» Фрагмент текста:
::::::
Пора проанализировать, что нового в словообразовательный арсенал женскости внес XVIII век. Бросается в глаза иноязычное влияние – часть иноземного влияния на все стороны русской жизни вообще в эту эпоху бурных контактов с Европой.
• Мы видим образования на -иса от слов на -ор/-ёр: прежде всего совсем “наше” актриса, но ещё и почти забытое инспектриса, и уже полностью неизвестное сегодня импровизатриса, и совсем диковинное амбассадрисса. Все эти слова – заимствованные французские феминитивы на -ice, такие, как actrice и improvisatrice. Подобные галлицизмы будут входить в язык и позднее, но вот что касается красивого суффикса -иса – увы, собственной жизнью в русском языке он не зажил, то есть новых слов порождать не стал.
Интересно, что впервые (1724) подобный французский феминитив – imperatrice, от латинского imperatrix – вошел в русский язык ещё по модели на -ица: не императриса, а императрица, как царица, золотарица, дохтурица и проч.
• Еще лучше замаскировался в русском языке другой иностранный суффикс. Ну как его разглядеть в слове героиня, на вид – таком же образовании, как княгиня, богиня, государыня, гусыня? Между тем, исторически древнего суффикса -ыня/-иня здесь не было, героиня – русифицированное французское заимствование – héroïne, из латинского heroina. Заимствование довольно раннее, зафиксировано ещё в 1717 году. Несколько позже были попытки ввести в русский язык и более точное соответствие оригиналу: героина. Оно не прижилось, а то шуточек и каламбуров на тему отец героин сейчас было бы ещё больше.
Такая же история произошла с женским вариантом графского титула, от немецкого Gräfin, с тем самым стандартным суффиксом женскости -in, употреблять который сейчас предписывается хорошим политкорректным тоном: die Professorin – женщина-профессор, die Lehrerin – учительница и т. п.
::::::
» Выборка строк:
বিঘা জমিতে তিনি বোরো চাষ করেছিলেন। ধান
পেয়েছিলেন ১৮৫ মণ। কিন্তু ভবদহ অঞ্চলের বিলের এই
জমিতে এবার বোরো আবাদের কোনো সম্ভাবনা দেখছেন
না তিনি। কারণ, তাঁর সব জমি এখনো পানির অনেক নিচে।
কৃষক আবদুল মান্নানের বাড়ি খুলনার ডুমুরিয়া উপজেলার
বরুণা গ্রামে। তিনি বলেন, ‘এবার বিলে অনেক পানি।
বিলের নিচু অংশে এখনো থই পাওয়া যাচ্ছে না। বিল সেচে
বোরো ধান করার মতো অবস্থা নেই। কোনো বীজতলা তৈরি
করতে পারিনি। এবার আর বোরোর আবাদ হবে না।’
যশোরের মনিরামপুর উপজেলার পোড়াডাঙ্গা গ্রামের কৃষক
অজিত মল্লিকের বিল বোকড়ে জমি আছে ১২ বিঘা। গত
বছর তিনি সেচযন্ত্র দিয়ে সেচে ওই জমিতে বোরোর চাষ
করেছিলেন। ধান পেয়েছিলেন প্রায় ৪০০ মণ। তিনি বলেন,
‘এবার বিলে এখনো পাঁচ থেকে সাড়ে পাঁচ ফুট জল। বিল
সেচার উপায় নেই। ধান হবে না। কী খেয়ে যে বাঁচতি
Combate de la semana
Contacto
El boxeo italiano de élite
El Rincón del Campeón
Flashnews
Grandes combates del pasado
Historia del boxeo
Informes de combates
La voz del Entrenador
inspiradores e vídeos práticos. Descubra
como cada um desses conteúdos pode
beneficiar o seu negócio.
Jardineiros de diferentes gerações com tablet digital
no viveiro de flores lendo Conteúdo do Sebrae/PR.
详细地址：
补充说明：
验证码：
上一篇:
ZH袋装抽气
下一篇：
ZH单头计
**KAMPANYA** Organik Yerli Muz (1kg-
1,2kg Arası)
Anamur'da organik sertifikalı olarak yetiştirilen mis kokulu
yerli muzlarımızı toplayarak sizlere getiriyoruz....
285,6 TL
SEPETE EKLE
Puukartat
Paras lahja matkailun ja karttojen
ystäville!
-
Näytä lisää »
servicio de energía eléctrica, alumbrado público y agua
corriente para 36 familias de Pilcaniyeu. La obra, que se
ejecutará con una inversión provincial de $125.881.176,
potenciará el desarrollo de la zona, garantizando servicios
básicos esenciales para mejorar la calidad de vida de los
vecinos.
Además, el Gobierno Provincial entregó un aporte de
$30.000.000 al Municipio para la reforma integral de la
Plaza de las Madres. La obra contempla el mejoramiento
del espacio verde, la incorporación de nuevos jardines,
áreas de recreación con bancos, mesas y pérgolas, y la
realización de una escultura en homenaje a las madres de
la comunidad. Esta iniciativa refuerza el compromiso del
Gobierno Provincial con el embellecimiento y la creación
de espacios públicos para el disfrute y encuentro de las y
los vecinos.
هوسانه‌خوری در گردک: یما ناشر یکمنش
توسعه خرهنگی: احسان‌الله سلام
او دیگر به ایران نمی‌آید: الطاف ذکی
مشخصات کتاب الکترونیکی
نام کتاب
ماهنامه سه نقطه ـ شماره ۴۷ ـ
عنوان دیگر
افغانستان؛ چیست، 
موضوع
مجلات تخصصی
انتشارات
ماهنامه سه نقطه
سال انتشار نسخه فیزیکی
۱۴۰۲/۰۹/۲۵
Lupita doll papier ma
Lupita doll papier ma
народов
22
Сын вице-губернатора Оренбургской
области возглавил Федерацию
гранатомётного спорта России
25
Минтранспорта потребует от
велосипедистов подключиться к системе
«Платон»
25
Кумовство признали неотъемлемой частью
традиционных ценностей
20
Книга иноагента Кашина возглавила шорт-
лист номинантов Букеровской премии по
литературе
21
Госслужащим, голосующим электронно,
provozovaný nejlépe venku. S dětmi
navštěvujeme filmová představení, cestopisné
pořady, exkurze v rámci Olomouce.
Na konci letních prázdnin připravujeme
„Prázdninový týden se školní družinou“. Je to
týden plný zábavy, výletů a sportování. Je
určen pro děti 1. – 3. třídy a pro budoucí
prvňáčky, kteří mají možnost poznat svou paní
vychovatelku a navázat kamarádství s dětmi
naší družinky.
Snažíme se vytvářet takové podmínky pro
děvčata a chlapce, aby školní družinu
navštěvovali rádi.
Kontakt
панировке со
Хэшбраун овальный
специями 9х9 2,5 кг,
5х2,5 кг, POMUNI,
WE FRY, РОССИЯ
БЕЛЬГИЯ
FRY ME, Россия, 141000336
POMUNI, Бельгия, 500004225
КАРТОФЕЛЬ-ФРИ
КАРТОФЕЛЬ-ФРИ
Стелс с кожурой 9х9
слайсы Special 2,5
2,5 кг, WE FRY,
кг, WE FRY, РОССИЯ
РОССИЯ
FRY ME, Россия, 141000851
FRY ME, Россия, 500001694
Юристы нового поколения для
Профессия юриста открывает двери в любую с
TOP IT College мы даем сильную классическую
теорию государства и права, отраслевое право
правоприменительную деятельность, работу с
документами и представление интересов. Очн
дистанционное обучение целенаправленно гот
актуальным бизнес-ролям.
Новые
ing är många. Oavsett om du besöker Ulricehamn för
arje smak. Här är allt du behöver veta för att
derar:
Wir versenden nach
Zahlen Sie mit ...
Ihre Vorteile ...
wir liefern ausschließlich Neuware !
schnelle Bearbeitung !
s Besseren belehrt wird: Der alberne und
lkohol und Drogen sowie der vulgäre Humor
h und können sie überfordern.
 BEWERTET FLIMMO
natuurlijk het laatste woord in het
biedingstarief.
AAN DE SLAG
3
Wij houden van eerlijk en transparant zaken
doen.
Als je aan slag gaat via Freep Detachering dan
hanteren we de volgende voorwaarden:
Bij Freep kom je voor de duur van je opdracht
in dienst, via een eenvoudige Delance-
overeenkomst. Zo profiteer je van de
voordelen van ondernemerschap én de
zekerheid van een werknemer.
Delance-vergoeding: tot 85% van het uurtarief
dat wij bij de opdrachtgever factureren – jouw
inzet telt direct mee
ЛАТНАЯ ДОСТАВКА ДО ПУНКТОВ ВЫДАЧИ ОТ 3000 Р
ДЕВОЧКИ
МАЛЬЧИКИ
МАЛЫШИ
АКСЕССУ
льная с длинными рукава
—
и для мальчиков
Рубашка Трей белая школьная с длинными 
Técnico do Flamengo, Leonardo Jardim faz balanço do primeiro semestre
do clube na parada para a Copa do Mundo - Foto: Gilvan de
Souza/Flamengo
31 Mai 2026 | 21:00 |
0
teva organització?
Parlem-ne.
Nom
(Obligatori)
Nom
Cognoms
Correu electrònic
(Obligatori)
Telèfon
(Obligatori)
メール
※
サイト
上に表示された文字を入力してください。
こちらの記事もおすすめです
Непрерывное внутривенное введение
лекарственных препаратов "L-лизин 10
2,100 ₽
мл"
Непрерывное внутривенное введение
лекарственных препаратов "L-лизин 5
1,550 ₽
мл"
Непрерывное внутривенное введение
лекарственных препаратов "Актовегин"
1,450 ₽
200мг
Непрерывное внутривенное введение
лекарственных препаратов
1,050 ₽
::::::
» Задание: Укажите, в каком году, согласно фрагменту текста о феминитивах, впервые зафиксировано заимствование «героиня».

» Решение ниже: В 1717 году.